Soybeans were lower on profit taking and technical selling. Contracts started the session higher but moved lower with profit taking and spillover from soybean meal and oil. Nothing has changed fundamentally and weather concerns, especially for northern parts of the growing region, limited losses somewhat. The trade is waiting to see what the USDA reports for total 2021 U.S. planted area, with most expectations for an increase from the March projection. The USDA’s 2021 planted area numbers are out at the end of the month, along with quarterly grain stocks. Both the grain stocks report and the upcoming supply and demand estimates are expected to reflect supply tightness. Weather issues and acreage are both being watched closely because of that supply tightness. The U.S. cash basis has dipped as many processers apparently have near-term needs booked. Producers in Argentina have reportedly sold 20 million tons of the 2020/21 soybean crop, compared to 23.8 million a year ago.

Corn was lower on profit taking and technical selling, unable to follow through on the early gains. Corn was also watching U.S. weather and potential impact on early development and eventual yield, along with declining conditions in Brazil lowering production projections. Several private firms have lowered their guesses for Brazil over the past couple of weeks, with CONAB’s new update due June 10th. The latest estimate from Datagro is 101.65 million tons, above most other projections. The USDA’s next set of supply, demand, and production estimates is also out June 10th. The USDA’s U.S. production projection might be adjusted on the 10th, but any significant revisions might wait until after the updated acreage numbers. Stateside, freeze damage has been reported in parts of the upper Midwest. Ethanol futures were unchanged. The U.S. Energy Information Administration says ethanol production last week averaged 1.034 million barrels a day, up 23,000 on the week and 269,000 on the year. Stocks were reported at 19.588 million barrels, an increase of 608,000 from the previous week’s more than four-year low, but a decrease of 2.888 million barrels from this time last year. There’s been more talk, but no official confirmation, of new export demand from China for corn from either the U.S. or Ukraine. The USDA’s weekly export sales numbers are out Friday.
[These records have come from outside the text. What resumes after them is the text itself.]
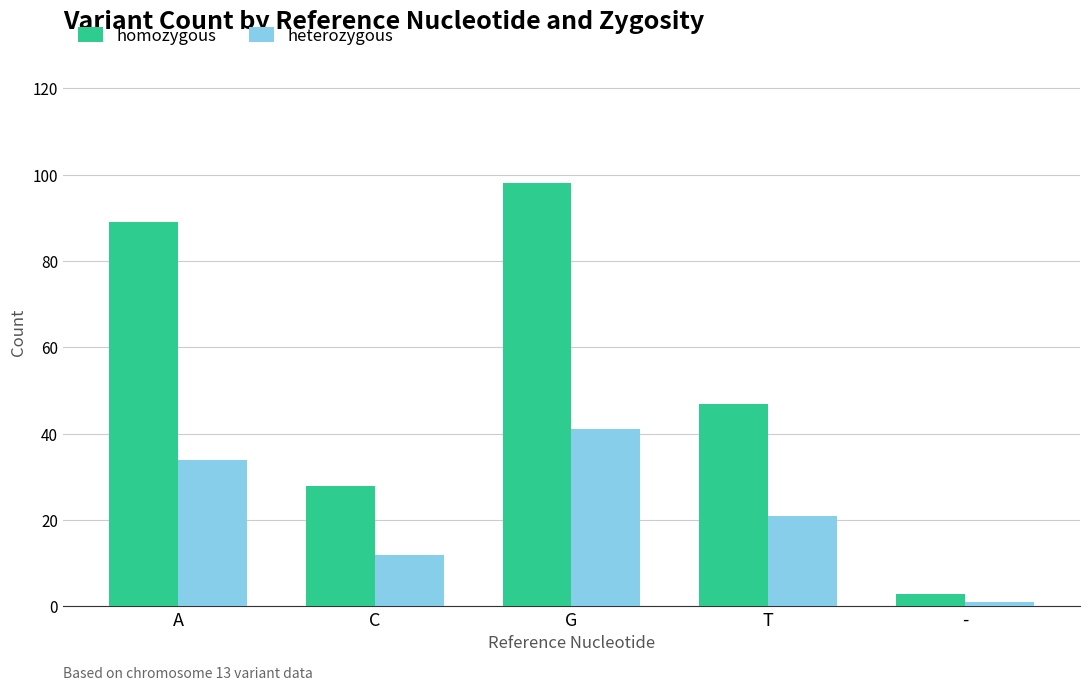

What is the value of the homozygous bar at the 2nd from the left?

28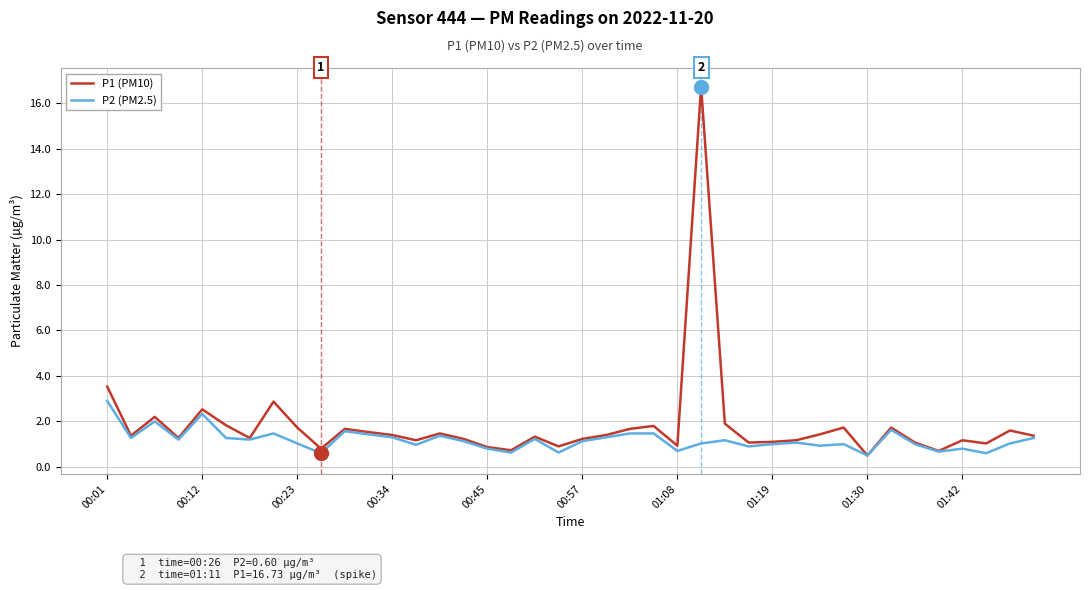

What is the minimum value for P1 (PM10)?

0.5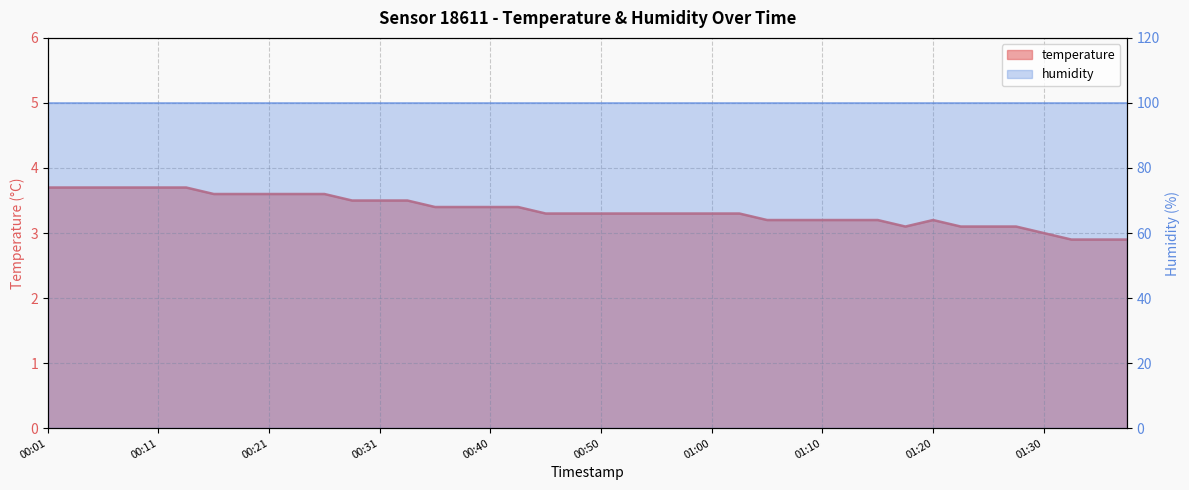

What is the ratio of the value at 01:10 to the value at 01:25?

1.0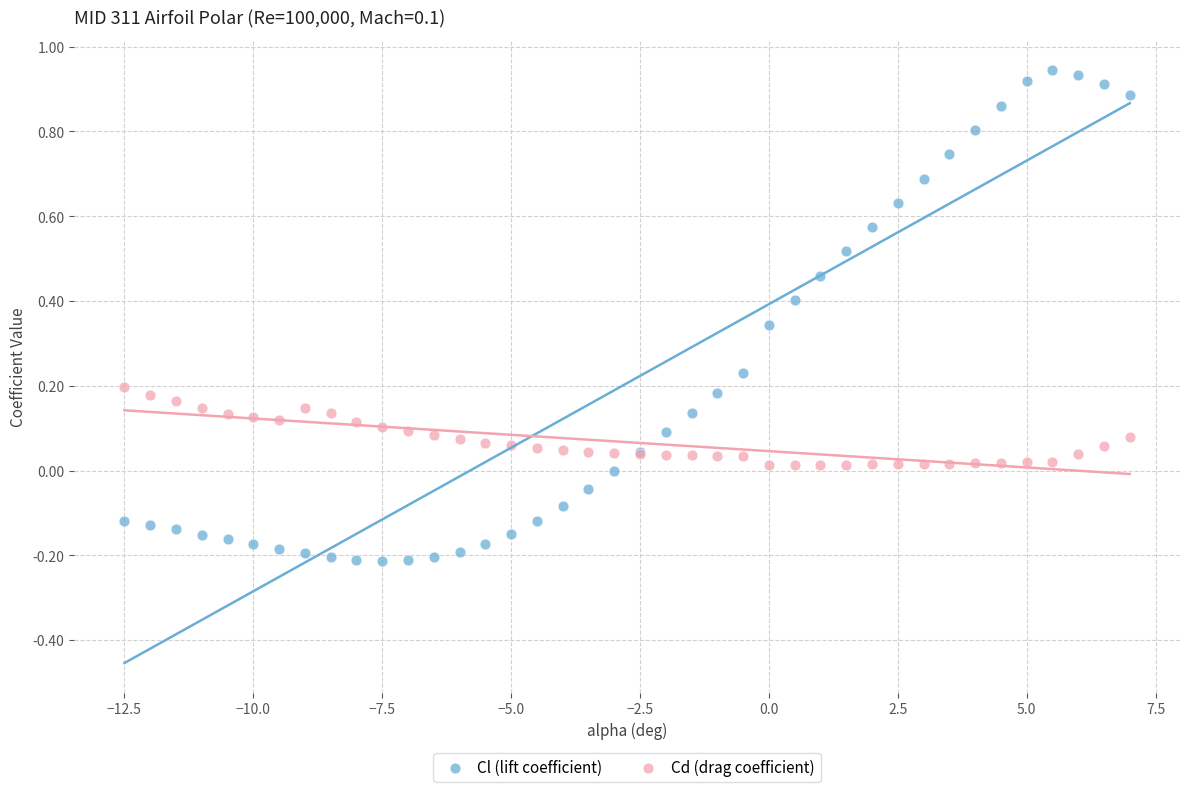

Which series reaches the maximum Y coordinate?

Cl (lift coefficient)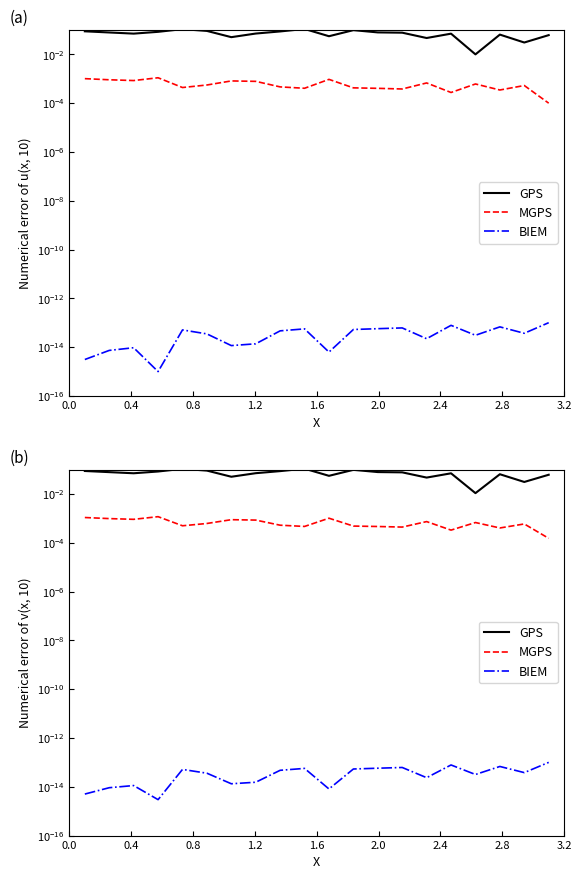

How many interior local valleys does the GPS series have?

6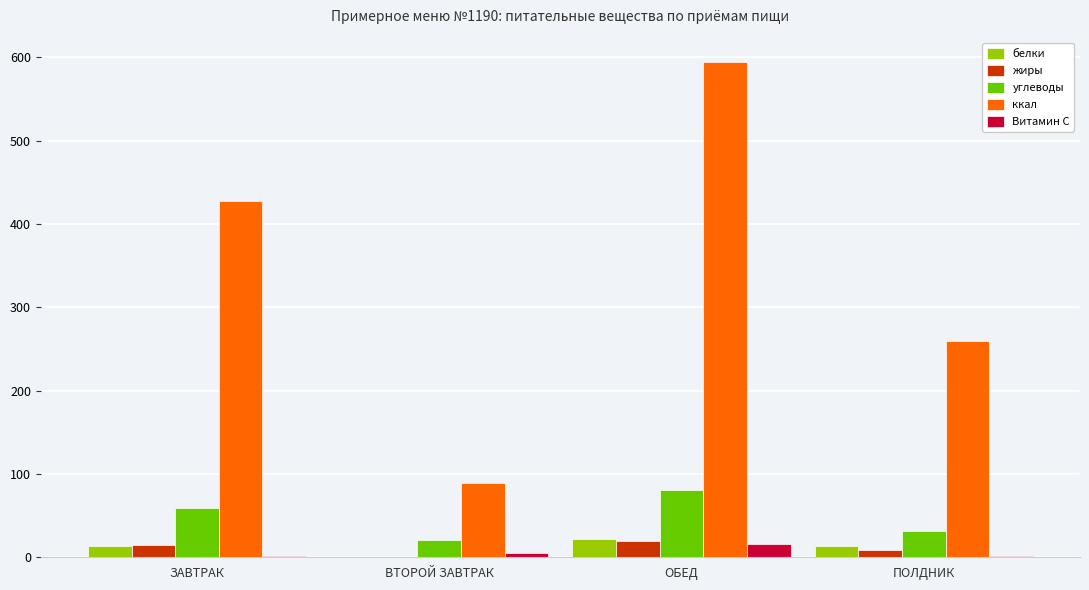

Which series changed the most between ЗАВТРАК and ВТОРОЙ ЗАВТРАК?

ккал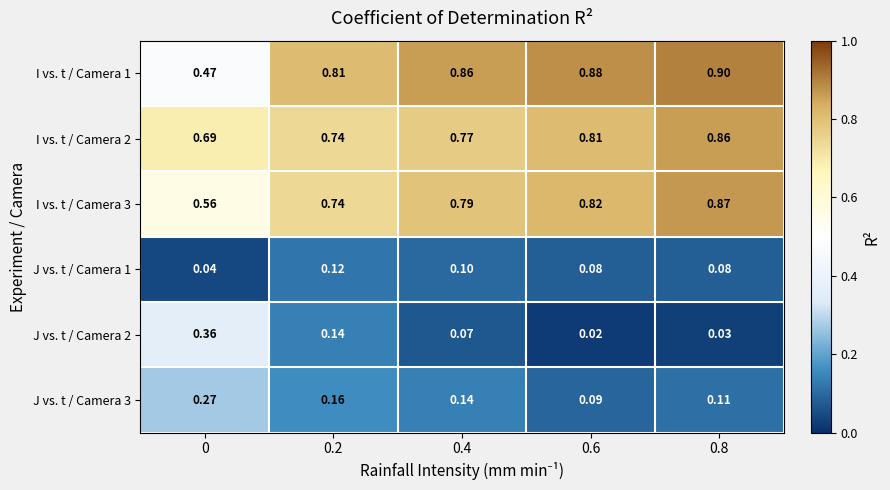

Which series has the largest total across all categories?

I vs. t / Camera 1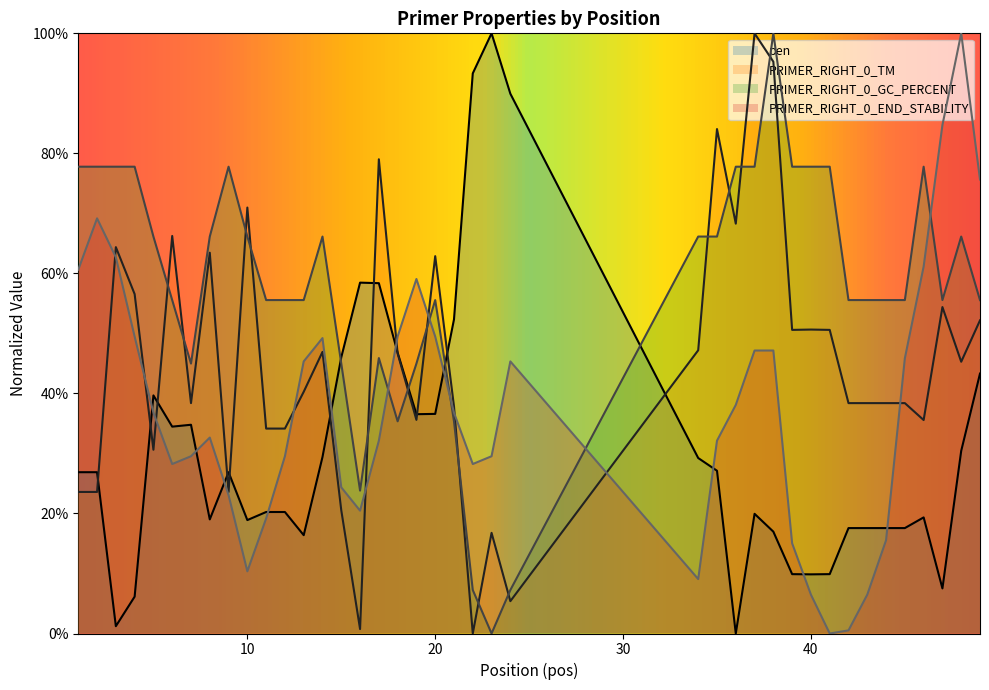

What are all the series names shown in the legend?

pen, PRIMER_RIGHT_0_TM, PRIMER_RIGHT_0_GC_PERCENT, PRIMER_RIGHT_0_END_STABILITY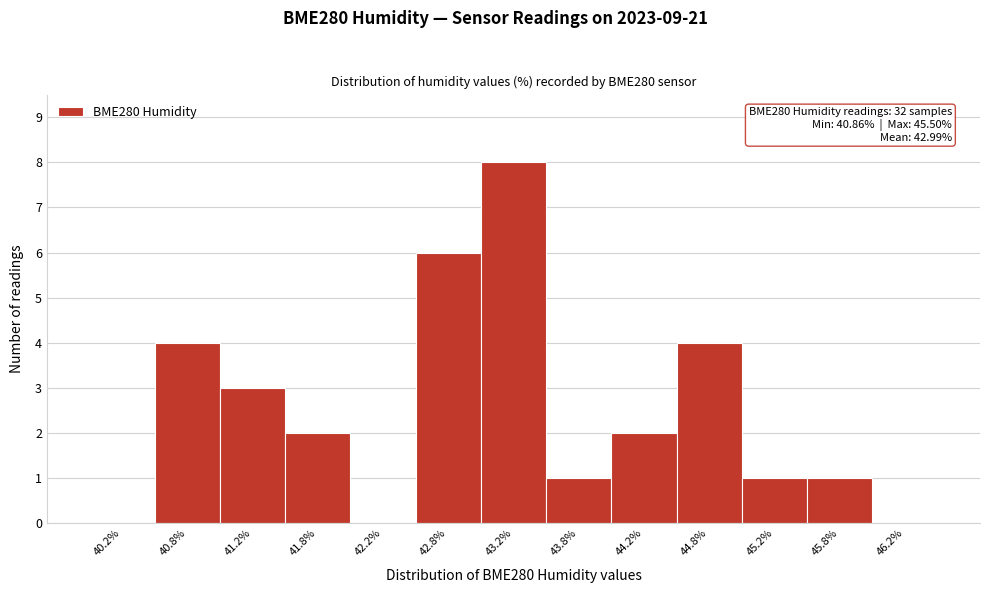

Which range on the x-axis has the tallest bar?

43.0 to 43.5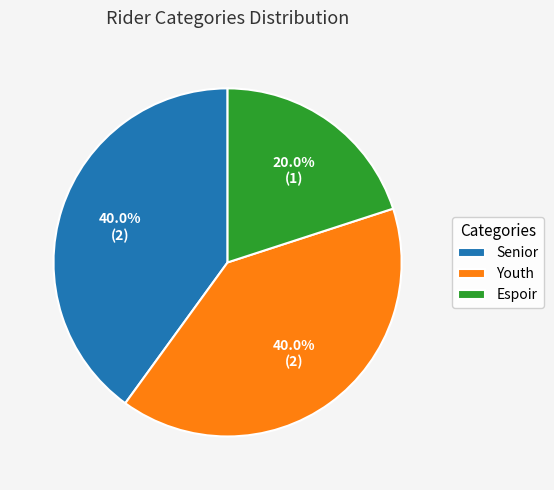

Which slice is the smallest?

Espoir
The wheat complex was lower on profit taking and technical selling, seeing a lack of follow through after higher overnight business and a higher open. Minneapolis was down, still concerned about conditions in the northern and northwestern U.S. Plains into Canada. Chicago and Kansas City are looking at comparatively good winter wheat conditions, but there are areas of concern for that crop as well. Globally, conditions mostly look good, aside from dry conditions in parts of the Black Sea region, especially southern Russia. Russia’s new weekly export tax system is in place, which could complicate trade for the world’s biggest wheat exporter. Moscow said this week the formula-based tariff will remain in place as long as strong demand continues. Rabobank is reportedly projecting a 2% year to year increase for planted area in Australia.